Wednesday, August 19, 2009

Unknown X: The Back Story

We originally ran across the Unknown X source in about 1991 while working on the PGT-PG&E Pipeline Expansion Project, a multi-year 1000 mile-long natural gas pipeline project (survey and data recovery) that ran from Canada to central California. During the course of the project, over 9,000 obsidian artifacts were geochemically characterized and over 6,500 specimens came from Oregon sites. The north to south pipeline transect ran along the western edge of Newberry Volcano and we could easily monitor the changes in frequency of the different obsidian sources and how these changes were influenced by the distance to the various sources.
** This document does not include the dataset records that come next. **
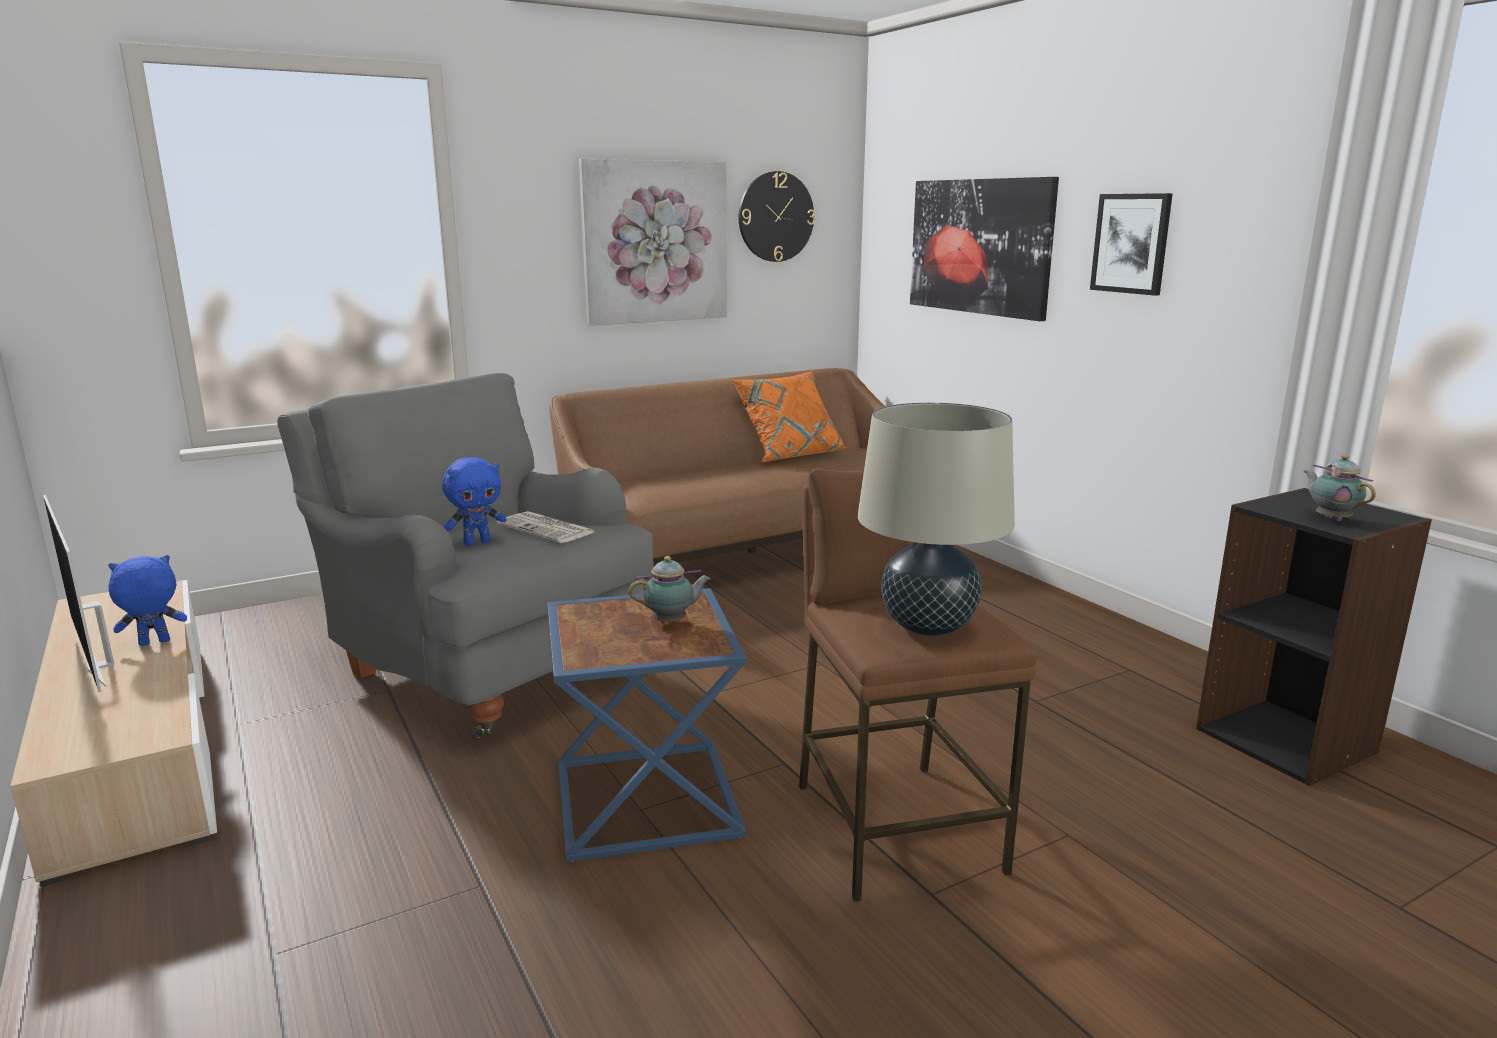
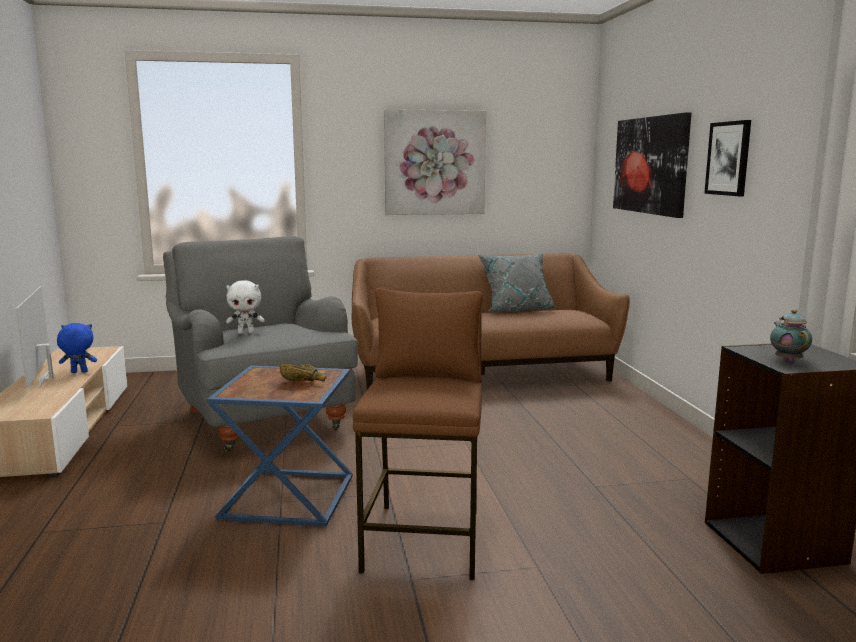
camera: 20 degrees right, 5 degrees down
blue plush toy [442,457,506,546] -> white plush toy [226,280,265,334]
newspaper [497,511,594,543] -> none
teapot [628,556,710,623] -> brown bowl [279,364,326,381]
orange pillow [731,371,846,462] -> grey pillow [478,253,558,312]
wall clock [739,171,815,262] -> none
beige table lamp [858,403,1015,636] -> none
At this time, Richard Hughes (Geochemical Research) was analyzing all the obsidian artifacts from the Oregon sites and he recognized a new unknown source that was showing up as Newberry Volcano drew closer - Unknown X. This was a fairly early period in Oregon obsidian studies and we were running across a number of different unknown obsidian sources during the course of the project. Most of these unknowns have since been resolved by later trace element studies of Oregon obsidian sources but the Unknown X source stayed hidden. The proportion of Unknown X (and nearby McKay Butte) artifacts peaked at sites where the pipeline crossed Paulina Creek (west side of Newberry Volcano) and it seemed likely that the unknown source would be located somewhere in the same general vicinity as McKay Butte. Which, as it turns out, was exactly where it was! Hidden in plain sight.